* [Excerpt]:
__________________________________________________
# show us your sad, pathetic cone heads!



## Pudden (Dec 28, 2008)

sooner or later every doggie get equipped with a satellite dish.

here is Pudden 2 years ago after getting nailed in the nose (stitches, 300 bucks , she still has the scar) by my friend's dog. This was right after we came back from the vet and she's still groggy from being knocked out:

let's start a collection and post your cone head pics


----------



## Maggies mom (Jan 6, 2006)

Poor Baby... I can say that none of my dogs have ever had to wear the dreaded cone.


----------



## cham (Feb 21, 2008)

The second pix is Hailey recovering from a foot injury, and the first picture is the 10 minutes that Mitch had it on because he was chewing his foot excessively.


----------



## missmarstar (Jul 22, 2007)

I can see this thread is gonna be a bunch of sour golden faces!! haha


----------



## Pudden (Dec 28, 2008)

missmarstar said:


> I can see this thread is gonna be a bunch of sour golden faces!! haha


uh oh - wasn't my intention to start a weep&cry festival  At least there might be some good stories to go with the cone heads.

How Pud got hers: my friend and her dog Frida and Pud and I were hiking; Pud very exuberant and happy, Frida elderly and cranky. Pud jumps over a bush and barrels into Frida. Both dogs roll down the embankment. Pud happy; Frida not. Frida punished Pud with one swift bite to the nose. Pud says, oh cool, let's wrestle, and they get in a fight. My friend and I pull them apart. Frida cranky, but Pud still happy ('that was fun, Mom!') but with her nose laid open. My friend and I split the vet bill. We're still best friends


----------



## dogluver04 (Jul 5, 2008)

What a good friend to split the bill.. I dont have any pictures yet of Cedar. I do have some of Chloe but not on my comp.. Didnt have a digital camera 7 years ago.


----------



## spruce (Mar 13, 2008)

Bridger last May -- full 10 days in the cone. He was pathetic - other than head/tail he was shaved to the skin. We were pathetic - called our vet everyother day about some imagined problem


----------



## mm03gn (Sep 24, 2008)

Right after her spay... She sat like this and wouldn't move for an hour...so we buckled and took it off... her one and only cone experience


----------



## Celeigh (Nov 29, 2007)
__________________________________________________
* [Provided data]:
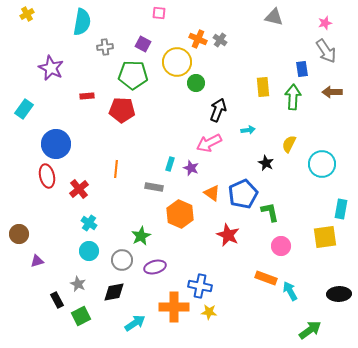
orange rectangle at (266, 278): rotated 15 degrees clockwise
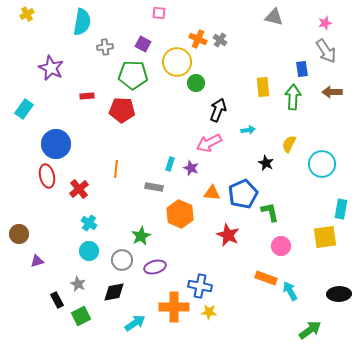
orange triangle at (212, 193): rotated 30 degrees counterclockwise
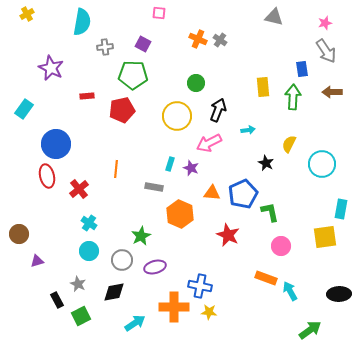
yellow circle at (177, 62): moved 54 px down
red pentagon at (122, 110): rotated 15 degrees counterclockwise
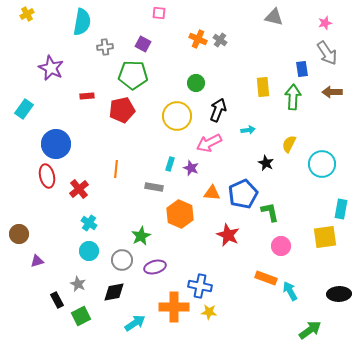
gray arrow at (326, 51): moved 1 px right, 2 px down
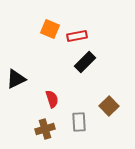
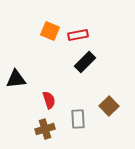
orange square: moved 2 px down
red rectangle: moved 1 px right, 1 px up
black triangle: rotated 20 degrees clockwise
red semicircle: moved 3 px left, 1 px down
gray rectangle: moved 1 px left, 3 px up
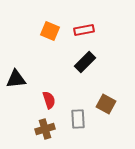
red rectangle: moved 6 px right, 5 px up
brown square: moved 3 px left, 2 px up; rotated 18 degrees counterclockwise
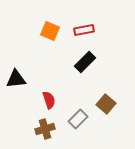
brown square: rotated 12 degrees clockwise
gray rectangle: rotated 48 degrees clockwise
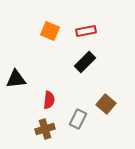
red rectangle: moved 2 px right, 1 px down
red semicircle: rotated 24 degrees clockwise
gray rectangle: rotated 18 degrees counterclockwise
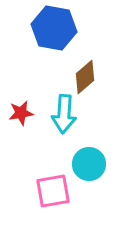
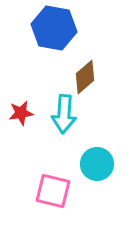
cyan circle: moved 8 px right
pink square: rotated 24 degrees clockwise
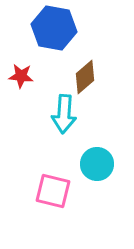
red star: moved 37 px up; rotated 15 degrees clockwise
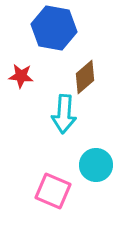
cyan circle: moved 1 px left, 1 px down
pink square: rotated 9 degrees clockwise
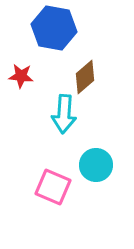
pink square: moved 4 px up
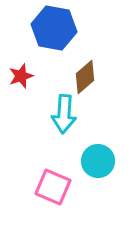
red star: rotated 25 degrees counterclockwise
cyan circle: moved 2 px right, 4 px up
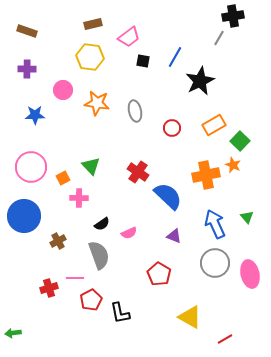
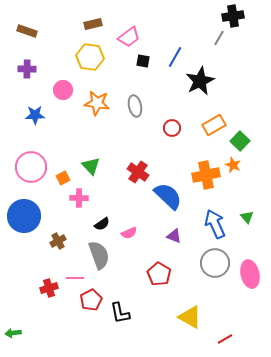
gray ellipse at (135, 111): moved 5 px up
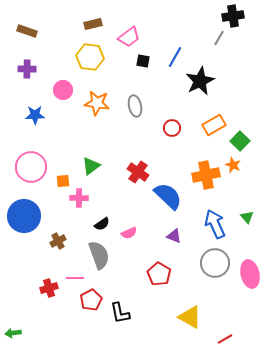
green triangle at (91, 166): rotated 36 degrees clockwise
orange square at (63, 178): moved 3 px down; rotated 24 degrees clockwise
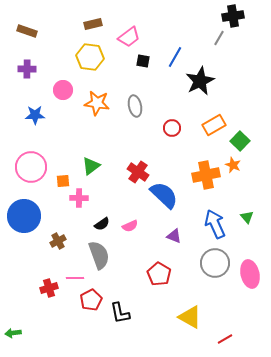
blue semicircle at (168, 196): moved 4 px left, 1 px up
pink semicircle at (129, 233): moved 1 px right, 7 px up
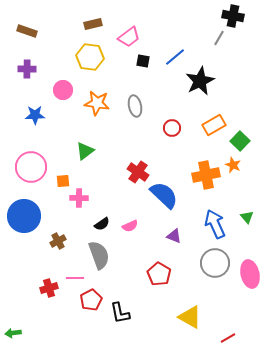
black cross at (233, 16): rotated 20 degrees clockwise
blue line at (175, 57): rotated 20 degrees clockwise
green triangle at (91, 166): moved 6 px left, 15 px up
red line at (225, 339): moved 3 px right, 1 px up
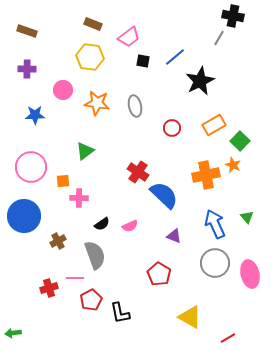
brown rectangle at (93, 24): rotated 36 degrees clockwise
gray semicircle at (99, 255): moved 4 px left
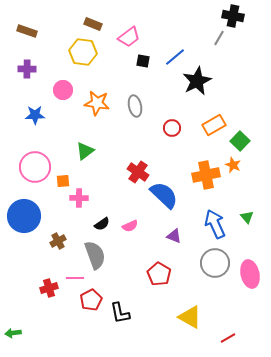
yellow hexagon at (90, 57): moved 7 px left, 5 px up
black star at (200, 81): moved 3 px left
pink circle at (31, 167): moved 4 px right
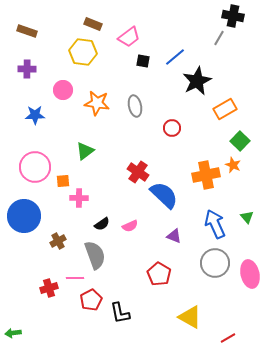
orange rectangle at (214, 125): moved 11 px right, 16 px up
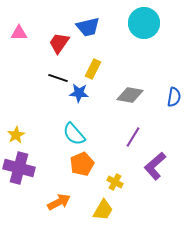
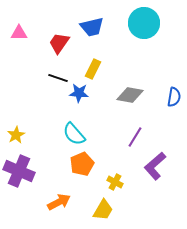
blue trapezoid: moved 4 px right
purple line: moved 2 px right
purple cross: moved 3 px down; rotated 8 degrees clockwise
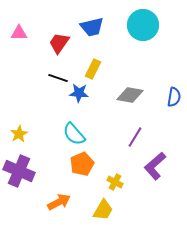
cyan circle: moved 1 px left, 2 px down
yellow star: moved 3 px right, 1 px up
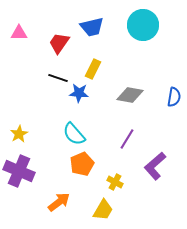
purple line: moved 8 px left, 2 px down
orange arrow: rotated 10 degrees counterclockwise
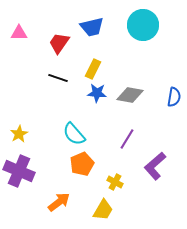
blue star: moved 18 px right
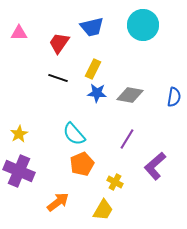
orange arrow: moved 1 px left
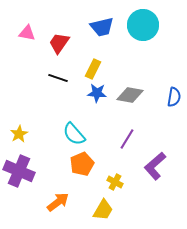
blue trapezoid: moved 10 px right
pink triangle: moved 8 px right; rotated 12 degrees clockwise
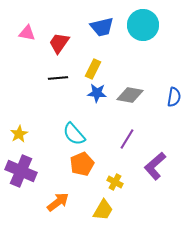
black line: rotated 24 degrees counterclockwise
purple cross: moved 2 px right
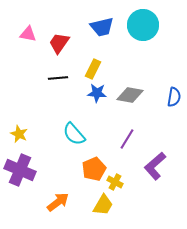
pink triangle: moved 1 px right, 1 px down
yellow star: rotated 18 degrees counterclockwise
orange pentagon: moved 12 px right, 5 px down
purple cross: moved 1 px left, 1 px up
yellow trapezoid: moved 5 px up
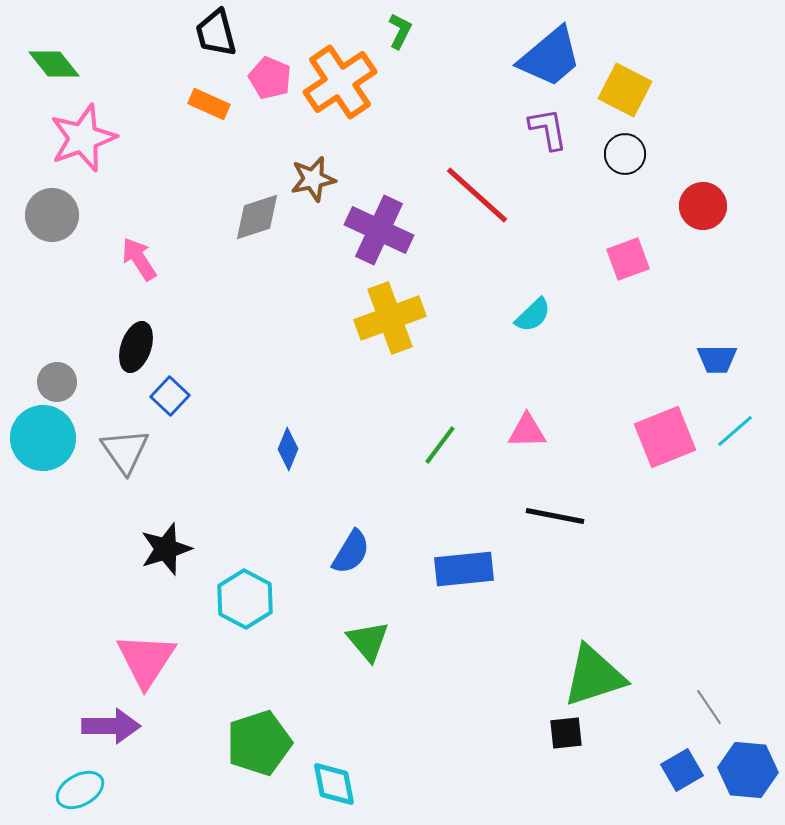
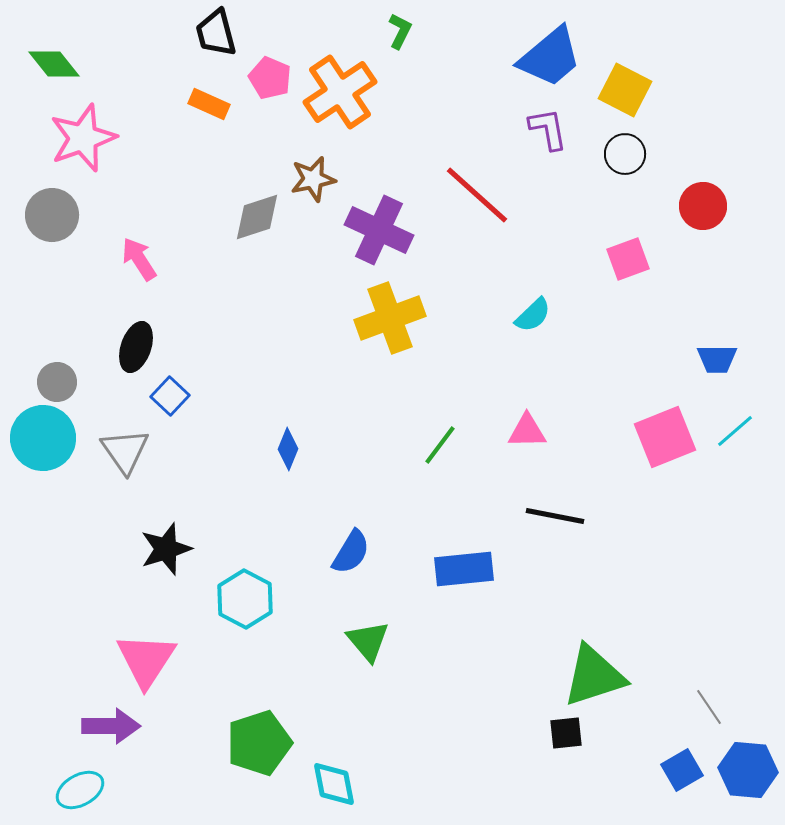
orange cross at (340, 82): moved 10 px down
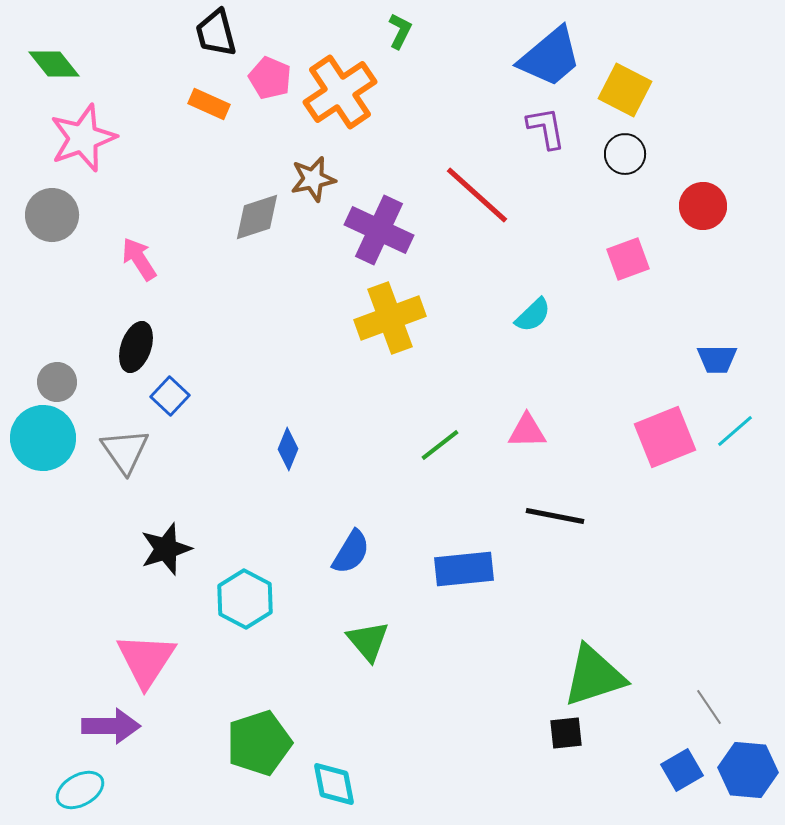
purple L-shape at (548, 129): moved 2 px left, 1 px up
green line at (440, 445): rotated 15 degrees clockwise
__________________________________________________
* [Challenges]:
1. List each distinct username that appears as a post header in the cone heads thread.
2. Copy the cone heads thread word for word from "Bridger last May" to "(Sep 24, 2008)".

* [Answers below]:
1. Pudden, Maggies mom, cham, missmarstar, dogluver04, spruce, mm03gn, Celeigh

2.
Bridger last May -- full 10 days in the cone. He was pathetic - other than head/tail he was shaved to the skin. We were pathetic - called our vet everyother day about some imagined problem


----------



## mm03gn (Sep 24, 2008)